La société a également continué à utiliser les derniers outils d’IA, comme une fonctionnalité d’IA générative permettant d’ajouter des images aux publications ou des résumés d’IA dans des styles amusants comme « Discours de la génération Z », « Expliquez comme si j’avais cinq ans » ou même simplement des émojis. Il semblait que l’équipe souhaitait créer entièrement une nouvelle application, comme un nouveau réseau social – peut-être un Instagram alimenté par l’IA ? Un Instagram pour l’actualité ? Cela a également amené certains à se demander si Artifact n’était désormais qu’un terrain de jeu permettant aux fondateurs d’essayer les dernières technologies ou s’il avait une feuille de route planifiée.

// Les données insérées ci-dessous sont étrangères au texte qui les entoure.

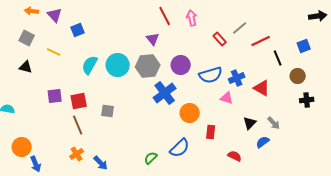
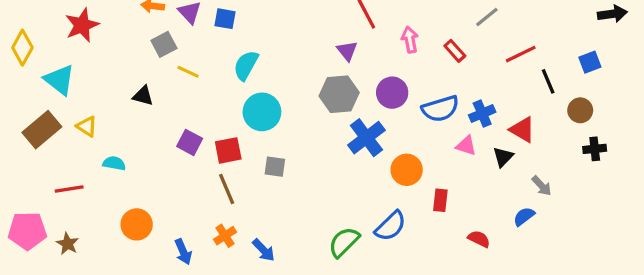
pink arrow: (192, 18) -> (410, 40), moved
gray line: (240, 28) -> (487, 17), moved
blue square: (78, 30) -> (225, 19), moved, turned 32
gray square: (27, 38) -> (164, 44), moved, turned 35
cyan semicircle: (90, 65) -> (246, 65), moved
cyan circle: (118, 65) -> (262, 112), moved
purple square: (55, 96) -> (190, 142), turned 35
black triangle: (250, 123) -> (503, 157), moved
green semicircle: (151, 158) -> (344, 242), size x1.5
blue arrow: (36, 164) -> (183, 252), moved

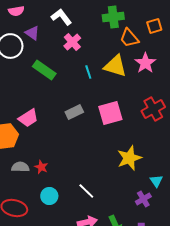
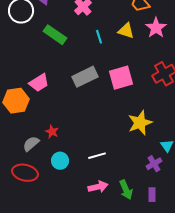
yellow triangle: (115, 66) -> (126, 31), size x0.7
gray rectangle: (74, 112) -> (85, 77), size x1.4
gray semicircle: (20, 167) -> (31, 144), moved, turned -42
white line: (86, 191) -> (97, 156), turned -60

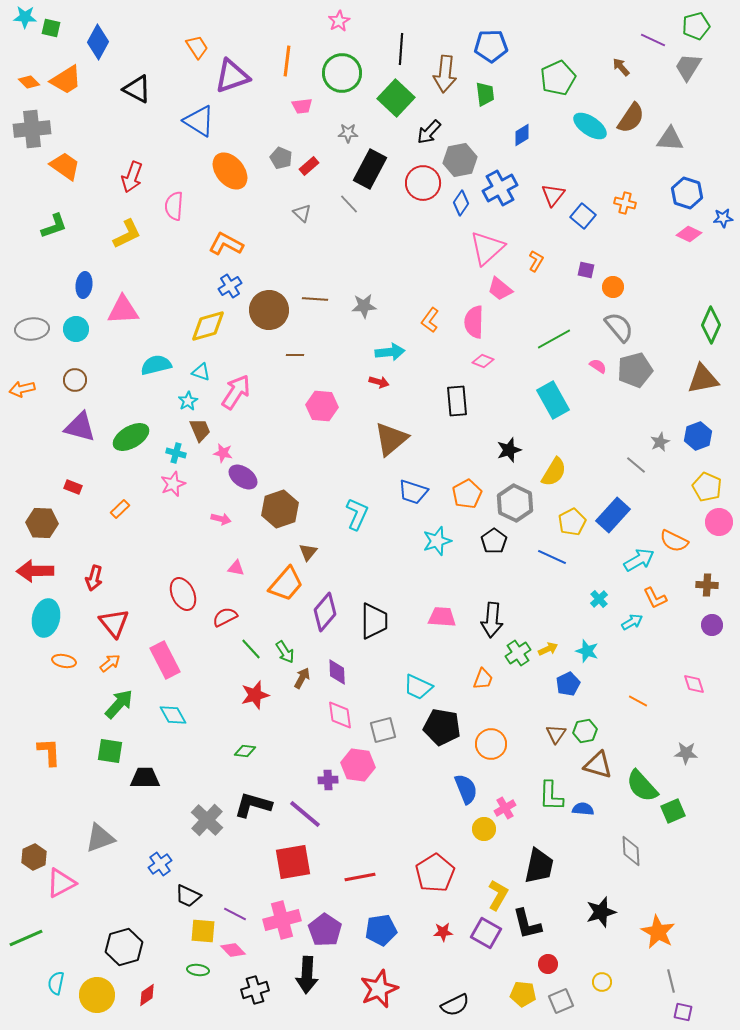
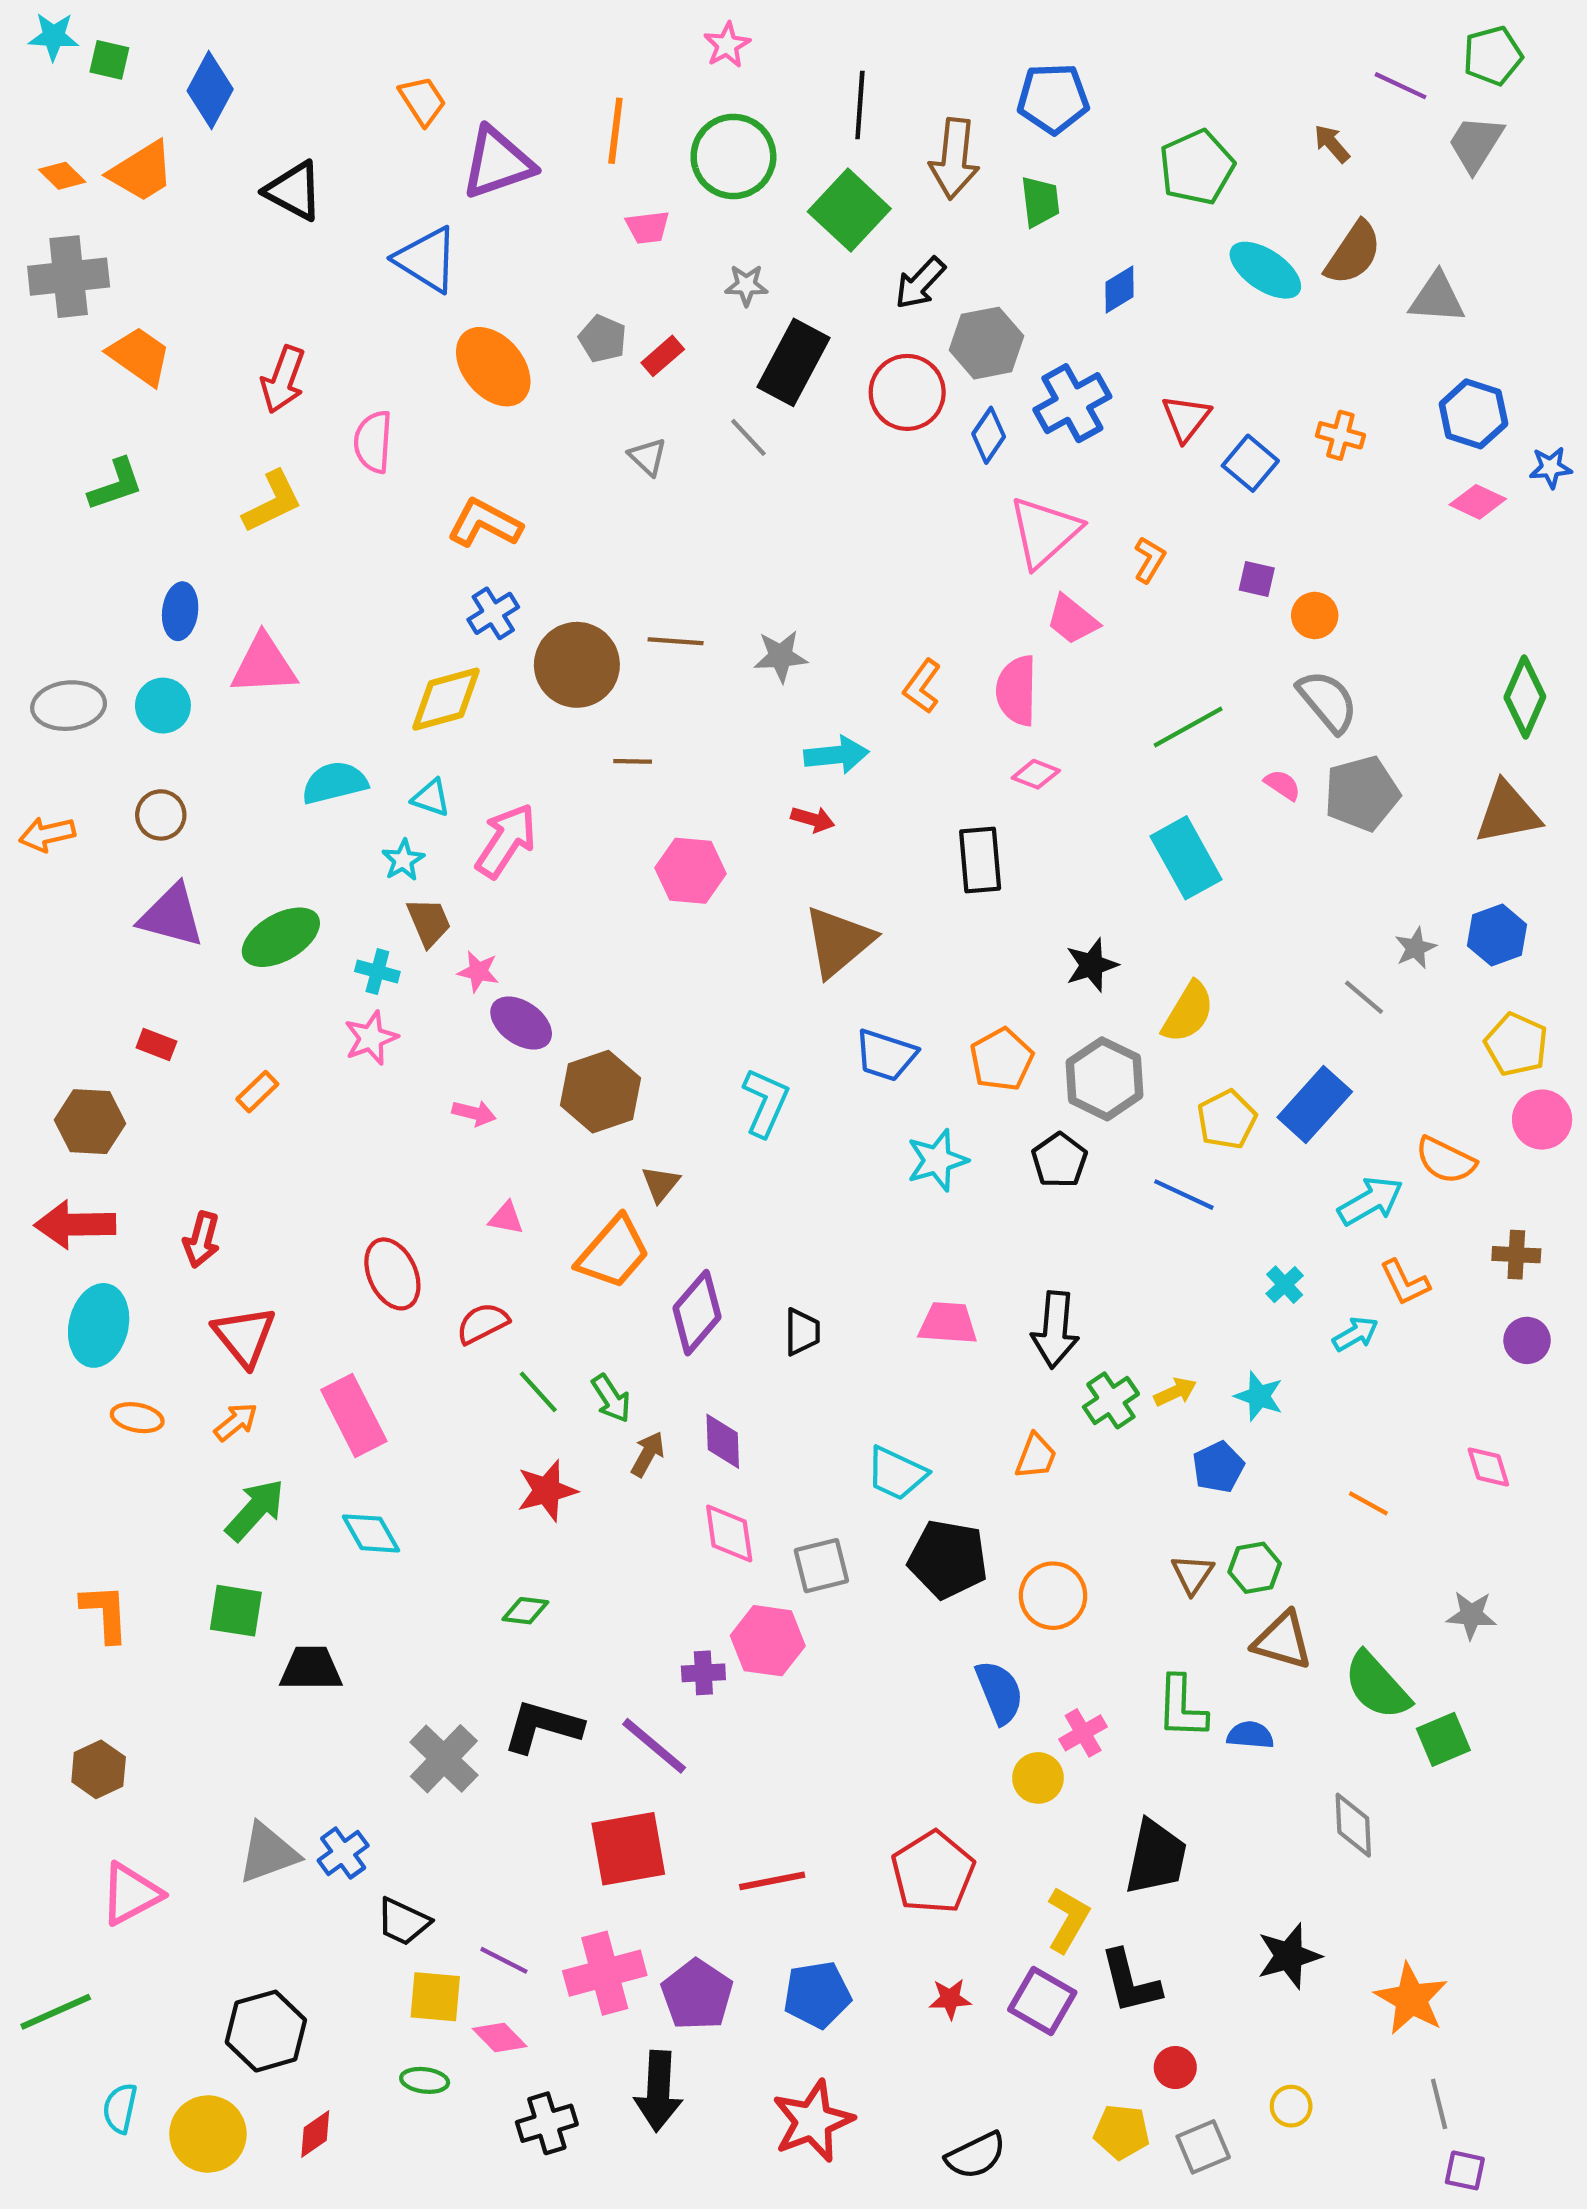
black trapezoid: (374, 621) -> (802, 1332), size x0.6
gray triangle: (100, 838) -> (268, 1853), moved
brown hexagon: (34, 857) -> (99, 1769), moved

Artifact était à l’origine autofinancé par les co-fondateurs à hauteur de plusieurs millions de dollars. Cela pourrait être une autre raison pour laquelle ils ont décidé de réduire leurs pertes plus tôt que prévu. Ils n’auraient peut-être pas voulu se mettre dans la position de lever des fonds auprès d’investisseurs pour lesquels ils ne pourraient pas générer de retours sur investissement.
Quoi qu’il en soit, Systrom a laissé entendre que la fin d’Artifact n’était peut-être pas la fin de son retour dans le monde des startups technologiques, notant dans le blog qu’il était « personnellement enthousiaste à l’idée de continuer à construire de nouvelles choses, même si seul le temps nous dira ce que cela pourrait être. »
D’après les progrès d’Artifact, il semble qu’ils aient beaucoup d’idées parmi lesquelles choisir.